Our outcomes represent the direct DRs as measured by the equipment, without recalculating doses to direct stochastic risks in Sieverts (for DR_DAP) or the actual peak skin doses rates (for DR_AK). Thus, the current DRs were not corrected for tissue radiosensitivity, age, or sex and do not represent the actual stochastic parameter Sieverts, and both DAP and AK are direct outputs and do not include the backscatter factor.¹³ However, understanding the multifactorial effect of different radiation predictors on the direct measured DR can provide an insight as to how the final cumulative radiation dose for each patient and C-arm configuration is created.

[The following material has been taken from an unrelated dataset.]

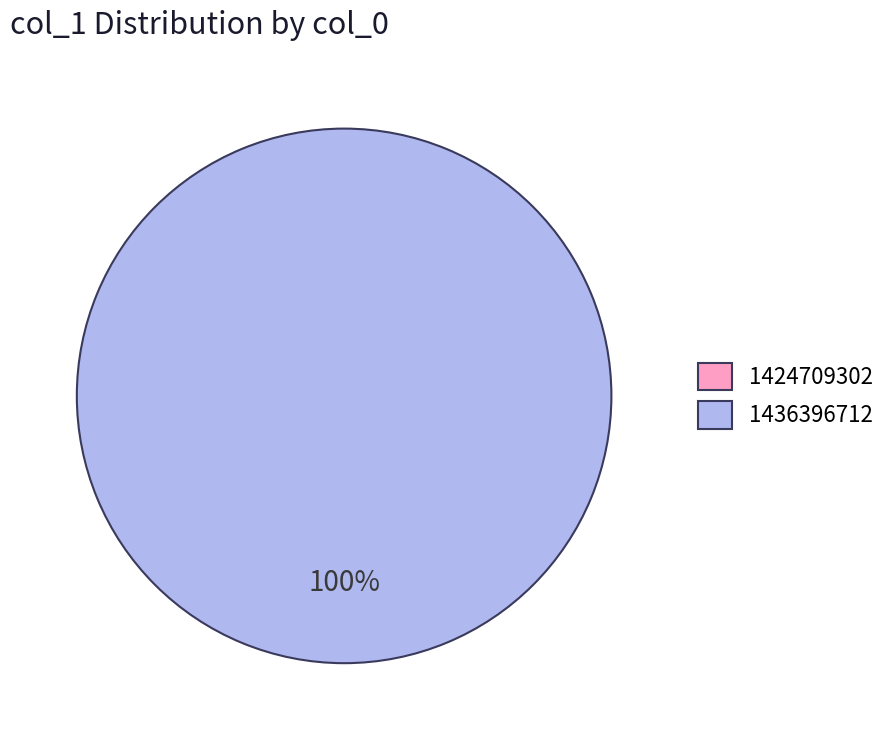

To the nearest percent, what is the difference between the 1436396712 and 1424709302 slice percentages?

100%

Analyzing the dose rates in the future will provide better insight into the parameters responsible for the intraoperative exposed radiation doses. Being aware of the major differences between these 2 dose modes is the first step in dose awareness and management, preprocedure planning, procedure simulation, monitoring the real-time radiation dose by the operators,²⁰ education in radiation management, and familiarization with the imaging protocols and operating modes.²¹ We are all aware of the burden of radiation exposure, but good imaging remains a cornerstone for safe and successful endovascular procedures. It remains the responsibility of the primary operator to balance out the minimum exposed radiation dose to obtain maximum outputs, without taking risks of reducing X-ray dose or replacing X-ray runs if this is accompanied by additional patient risks. Optionally, one can consider using 3D CT image fusion to reduce the number of DSA runs, especially in complex fenestrated and branched EVAR.^22,23

Although not described in this study, intraoperative staff dose rates depend on patient radiation exposure, as well as personal shielding and distance from the X-ray source.^24,25 However, discrepancies may exist between the patient’s radiation dose ORs and the operators ORs for each predictor. To understand differences in ORs of the patient and surgeon during EVAR, one first needs to understand the effects on the radiation dose as described in this study. Therefore, the goal of the second part of this study is to combine the patient’s radiation dose with the operator’s shielding techniques and staff measurements to extract an operator’s dose rate prediction model.

Conclusion

For fluoroscopy imaging, the protocol used, BMI, and C-arm rotation were associated with higher radiation doses. In DSA imaging, C-arm rotation, field size, air gap, and BMI were related to higher radiation doses. The choice of protocol was less important in DSA imaging. Risk charts were constructed to help operators understand intraoperative DRs and consequently reduce radiation exposure during EVAR procedures in the hybrid operating suite. One can and should reduce the number DSA runs necessary to a minimum, as well as the amount of time and total frames per second during DSA runs.